■ **The task**
Copy every line below where the string "lines" is found.
· · · ·
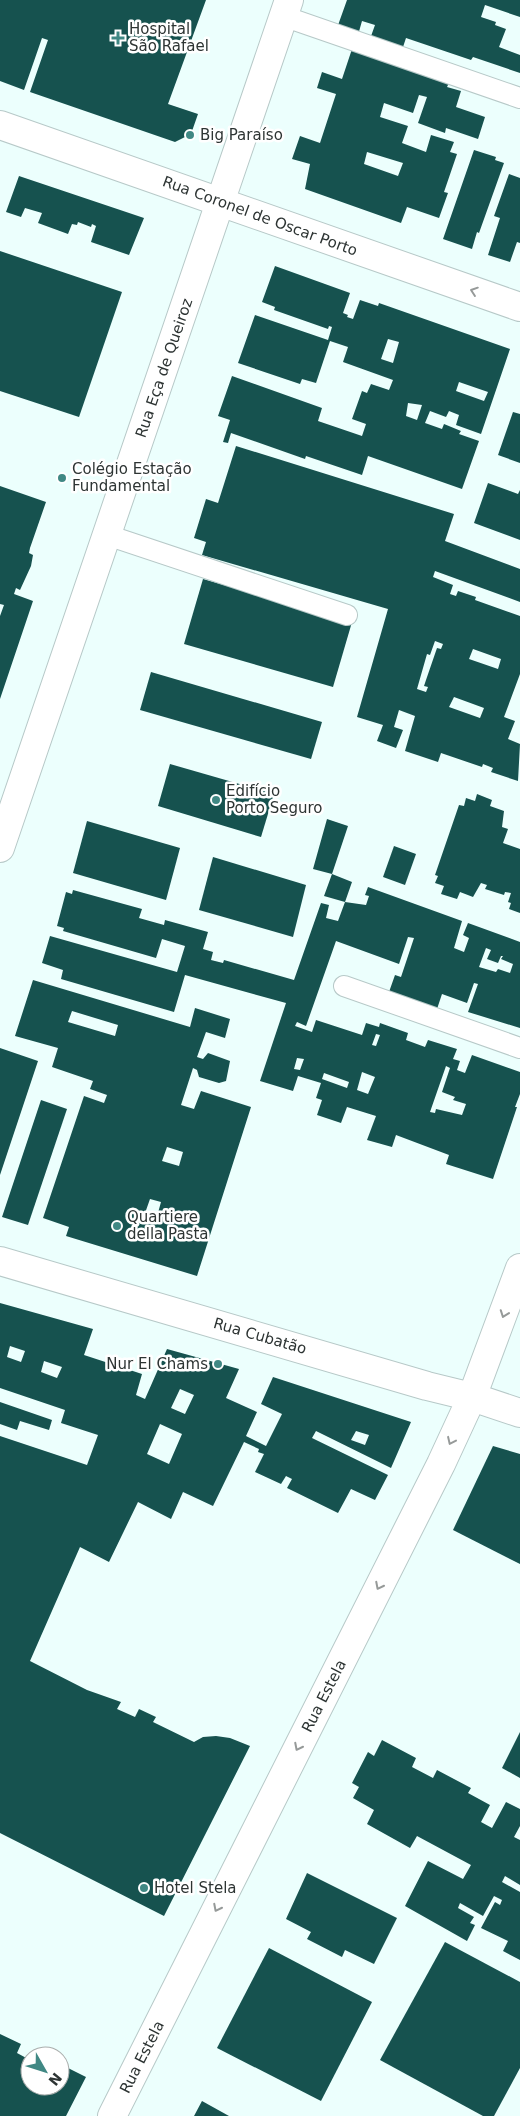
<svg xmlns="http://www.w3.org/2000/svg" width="520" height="2116" viewBox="0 0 520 2116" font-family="'DejaVu Sans',sans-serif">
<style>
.building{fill:#16524f;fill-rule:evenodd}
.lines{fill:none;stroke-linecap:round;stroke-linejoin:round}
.service-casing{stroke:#b7c9c8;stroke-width:22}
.minor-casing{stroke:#b7c9c8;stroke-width:30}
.tertiary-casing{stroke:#b7c9c8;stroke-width:30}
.service{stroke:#fff;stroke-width:20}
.minor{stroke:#fff;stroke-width:28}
.tertiary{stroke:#fff;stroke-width:28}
.oneway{stroke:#969a99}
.poi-dot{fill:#408884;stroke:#fff;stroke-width:2}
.labels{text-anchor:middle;stroke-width:5;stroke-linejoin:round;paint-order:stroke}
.poi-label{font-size:15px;fill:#2d3433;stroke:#fff;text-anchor:start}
.street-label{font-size:15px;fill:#2d3433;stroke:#fff}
</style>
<rect width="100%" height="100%" fill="#ecfffd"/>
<g class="building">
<path d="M0 0H206L168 104 198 114 191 134 175 142 30 92 48 40 42 38 24 90 0 81Z"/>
<path d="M347 0H520V17L485 5 481 17 496 22 495 25 506 29 499 47 520 55V73L473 57 471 60 406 38 402 50 370 39 375 25 362 21 358 35 337 28Z"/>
<path d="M352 49 449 83 447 87 461 91 456 107 485 117 478 139 446 128 445 133 418 123 427 97 419 95 413 113 384 103 380 117 408 126 402 143 426 152 431 135 454 142 450 152 457 154 444 192 448 193 439 218 407 207 401 223 305 189 310 164 292 159 300 136 320 143 336 94 317 88 322 72 342 79ZM367 152 403 163 398 176 364 164Z"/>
<path d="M474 150 496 157 495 160 504 163 479 233 477 232 472 249 443 239Z"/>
<path d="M509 174 520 178V243L517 242 510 262 488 255 500 218 494 216Z"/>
<path d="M19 176 144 218 129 255 91 242 96 226 92 224 91 227 78 222 77 225 72 224 68 234 38 223 42 213 25 208 21 217 6 212Z"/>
<path d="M0 251 122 292 79 417 0 391Z"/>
<path d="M275 266 350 293 343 313 348 315 347 317 353 319 360 300 378 306 379 303 510 349 481 434 456 425 459 415 449 411 446 417 430 411 425 423 442 429 444 424 461 431 459 434 479 441 462 489 368 456 362 475 306 456 305 459 231 433 228 443 223 442 230 420 218 416 232 376 322 408 318 421 362 436 366 424 352 419 362 391 367 393 371 384 389 390 393 380 343 362 348 347 330 341 316 383 302 379 300 384 238 363 255 315 328 340 332 327 329 326 328 329 274 310 275 307 262 302ZM388 339 399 342 393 363 381 359ZM459 382 488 392 484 401 456 391ZM408 403 422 405 417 420 406 416Z"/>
<path d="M513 412 520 414V463L498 455Z"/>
<path d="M236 446 454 514 445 541 520 569V602L435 571 433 577 453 585 450 594 456 596 458 591 476 597 475 600 520 616V674L504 717 515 721 508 739 520 744 518 781 491 772 493 768 483 764 482 767 441 753 438 762 405 751 415 716 399 710 394 727 403 730 396 748 377 741 383 725 357 717 388 609 202 555 206 542 194 538 206 499 218 503ZM435 641 443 644 441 649 437 648 426 680 424 686 428 687 426 692 417 689 427 654 430 655ZM473 649 501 659 498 669 469 659ZM454 697 484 708 480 718 449 707Z"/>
<path d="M488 483 518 494 520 490V540L474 523Z"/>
<path d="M0 486 46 502 30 548 29 553 33 555 31 566 20 590 16 588 14 594 33 601 0 699V616L4 605 0 604Z"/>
<path d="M203 579 352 622 333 687 184 644Z"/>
<path d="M151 672 322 722 311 759 140 710Z"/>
<path d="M170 764 274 794 261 837 158 806Z"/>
<path d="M477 794 492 800 490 806 504 811 502 827 508 829 503 843 520 849V913L509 909 511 903 508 902 511 893 505 892 504 895 485 889 487 885 481 883 473 897 460 892 457 899 441 894 444 886 435 883 438 876 435 875 459 805 464 806 466 798 475 801Z"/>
<path d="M327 819 348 826 332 874 352 882 345 902 324 896 332 874 313 869Z"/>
<path d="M87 821 180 848 166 900 73 873Z"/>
<path d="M394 846 416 854 405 885 383 877Z"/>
<path d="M213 857 306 885 293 937 199 910Z"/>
<path d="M368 887 462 921 454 948 464 952 469 938 463 935 468 923 520 942V1028L468 1012 478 984 474 983 467 1003 442 994 437 1009 389 992 395 975 401 977 414 938 408 937 399 964 336 941 306 1026 297 1022 295 1026 312 1032 316 1020 362 1035 366 1023 379 1027 380 1023 408 1033 406 1040 425 1047 428 1040 457 1049 453 1059 460 1061 457 1070 465 1073 472 1055 520 1072V1094L515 1107H517L493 1179 446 1164 449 1155 396 1135 392 1147 367 1140 376 1116 347 1107 341 1123 317 1115 322 1100 316 1098 321 1083 298 1076 293 1091 260 1081 286 1003 185 975 174 1012 61 979 63 970 42 963 50 936 177 972 185 946 162 939 156 958 63 931 64 928 57 926 66 892 72 894 73 890 142 909 139 918 164 925 165 920 208 932 203 949 213 952 211 960 223 963 224 960 294 980 321 903 329 905 326 918 338 921 345 902 366 905 369 896 365 895ZM486 948 491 950 487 959 498 963 501 956H503L501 959 513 964 510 973 498 969 496 972 479 967ZM376 1034 380 1035 376 1046 372 1045ZM297 1058 304 1059 300 1070 294 1069ZM446 1066 450 1068 442 1092 455 1097 453 1100 466 1104 462 1115 436 1109 435 1113 430 1112ZM362 1072 375 1077 368 1094 357 1090ZM324 1073 349 1082 347 1088 322 1079Z"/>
<path d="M33 980 190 1027 195 1008 230 1019 225 1038 206 1032 197 1057 203 1059 208 1053 230 1061 226 1081 219 1083 199 1077 197 1070 193 1068 181 1105 194 1109 201 1091 251 1107 197 1276 66 1236 69 1227 43 1218 84 1096 104 1103 107 1095 90 1089 93 1081 52 1067 58 1048 15 1036ZM72 1011 118 1025 115 1036 68 1022ZM167 1147 183 1152 179 1166 162 1161ZM150 1199 161 1202 156 1220 144 1216Z"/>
<path d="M0 1048 38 1061 0 1175Z"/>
<path d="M41 1100 67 1109 28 1225 2 1217Z"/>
<path d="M0 1303 93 1329 84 1355 142 1374 136 1395 145 1399 167 1349 239 1369 226 1398 257 1412 246 1436 266 1446 282 1414 261 1404 273 1377 411 1422 391 1468 316 1431 312 1438 388 1475 375 1500 351 1489 338 1513 287 1488 292 1479 286 1476 281 1484 255 1472 264 1454 258 1452 259 1449 244 1442 213 1506 183 1492 171 1519 138 1502 109 1562 80 1547 30 1661 87 1690 121 1702 117 1709 135 1717 139 1709 156 1717 153 1722 194 1742 203 1737 216 1736 230 1738 250 1746 164 1916 0 1833V1436L87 1465 98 1435 61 1423 65 1410 0 1388ZM10 1346 25 1351 21 1362 7 1357ZM44 1361 62 1367 57 1378 41 1372ZM180 1389 194 1395 185 1414 171 1408ZM160 1424 182 1434 169 1464 147 1454ZM356 1431 369 1435 365 1445 351 1440Z"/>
<path d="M0 1402 52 1420 49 1430 20 1421 17 1430 0 1424Z"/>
<path d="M493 1446 520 1454V1564L453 1530Z"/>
<path d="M520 1732V1778L502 1768Z"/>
<path d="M382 1740 416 1758 412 1767 433 1778 437 1770 471 1788 468 1793 490 1805 481 1822 492 1828 506 1802 520 1809V1826L514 1837 520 1840V1885L505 1876 502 1882 520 1892V1960L503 1951 508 1941 481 1928 495 1902 500 1905 502 1900 494 1896 483 1916 460 1903 458 1908 474 1917 470 1923 475 1925 467 1941 405 1906 428 1861 463 1879 471 1865 417 1836 410 1848 367 1824 374 1810 353 1798 359 1787 352 1783 368 1752 374 1756Z"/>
<path d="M307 1873 397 1918 374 1964 345 1950 342 1957 307 1939 311 1932 286 1919Z"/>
<path d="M445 1942 520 1982V2068L494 2116H483L380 2060Z"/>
<path d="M269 1948 372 2002 321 2101 217 2048Z"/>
<path d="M0 2034 21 2044 17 2053 30 2060V2086H60V2064L86 2077 66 2116H0Z"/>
<path d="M202 2101 229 2116H194Z"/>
</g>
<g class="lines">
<defs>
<g id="service">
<path d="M283 16 520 98"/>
<path d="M107 535 347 615"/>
<path d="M344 986 520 1048"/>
</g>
<g id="minor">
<path d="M0 125 520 307"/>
<path d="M0 848 289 0"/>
<path d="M112 2116 441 1464 472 1397 520 1268"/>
</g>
<path id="tertiary" d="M0 1261 427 1386 472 1397 520 1413"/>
</defs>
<use href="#service" class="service-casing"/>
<use href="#minor" class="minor-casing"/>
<use href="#tertiary" class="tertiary-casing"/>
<use href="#service" class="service"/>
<use href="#minor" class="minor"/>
<use href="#tertiary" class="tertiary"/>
</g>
<defs><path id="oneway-chevron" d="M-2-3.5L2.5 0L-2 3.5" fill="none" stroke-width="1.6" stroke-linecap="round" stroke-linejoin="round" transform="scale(1.25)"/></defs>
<g class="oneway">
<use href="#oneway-chevron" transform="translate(474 291) rotate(-161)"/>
<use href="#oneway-chevron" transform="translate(504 1314) rotate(110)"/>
<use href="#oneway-chevron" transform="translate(451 1441) rotate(115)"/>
<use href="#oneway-chevron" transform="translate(379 1586) rotate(117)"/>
<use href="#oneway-chevron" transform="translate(298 1747) rotate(117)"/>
<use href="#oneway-chevron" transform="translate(217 1908) rotate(117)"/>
</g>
<g class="poi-dot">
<path d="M115.5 30.5h5v5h5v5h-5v5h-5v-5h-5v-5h5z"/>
<circle cx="190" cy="135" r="5"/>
<circle cx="62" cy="478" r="5"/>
<circle cx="216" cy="800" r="5"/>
<circle cx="117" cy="1226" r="5"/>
<circle cx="218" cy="1364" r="5"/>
<circle cx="144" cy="1888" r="5"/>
</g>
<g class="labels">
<g class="poi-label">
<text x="129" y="34">Hospital<tspan x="129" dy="17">São Rafael</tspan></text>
<text x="200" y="140">Big Paraíso</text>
<text x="72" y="474">Colégio Estação<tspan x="72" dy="17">Fundamental</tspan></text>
<text x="226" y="796">Edifício<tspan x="226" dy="17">Porto Seguro</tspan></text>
<text x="127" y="1222">Quartiere<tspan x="127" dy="17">della Pasta</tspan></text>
<text x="208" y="1369" text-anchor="end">Nur El Chams</text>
<text x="154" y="1893">Hotel Stela</text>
</g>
<g class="street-label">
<text transform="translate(260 216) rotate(20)" y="5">Rua Coronel de Oscar Porto</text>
<text transform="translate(164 368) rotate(-71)" y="5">Rua Eça de Queiroz</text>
<text transform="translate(260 1336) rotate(16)" y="5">Rua Cubatão</text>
<text transform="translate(324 1696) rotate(-63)" y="5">Rua Estela</text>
<text transform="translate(142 2057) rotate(-63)" y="5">Rua Estela</text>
</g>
</g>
<g transform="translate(45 2071) rotate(129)"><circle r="24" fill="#ffffff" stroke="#abaead"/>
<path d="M0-4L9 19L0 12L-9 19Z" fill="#408884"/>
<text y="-8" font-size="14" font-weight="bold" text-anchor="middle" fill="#2d3433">N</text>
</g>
</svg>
· · · ·
■ **Response to the task**
.lines{fill:none;stroke-linecap:round;stroke-linejoin:round}
<g class="lines">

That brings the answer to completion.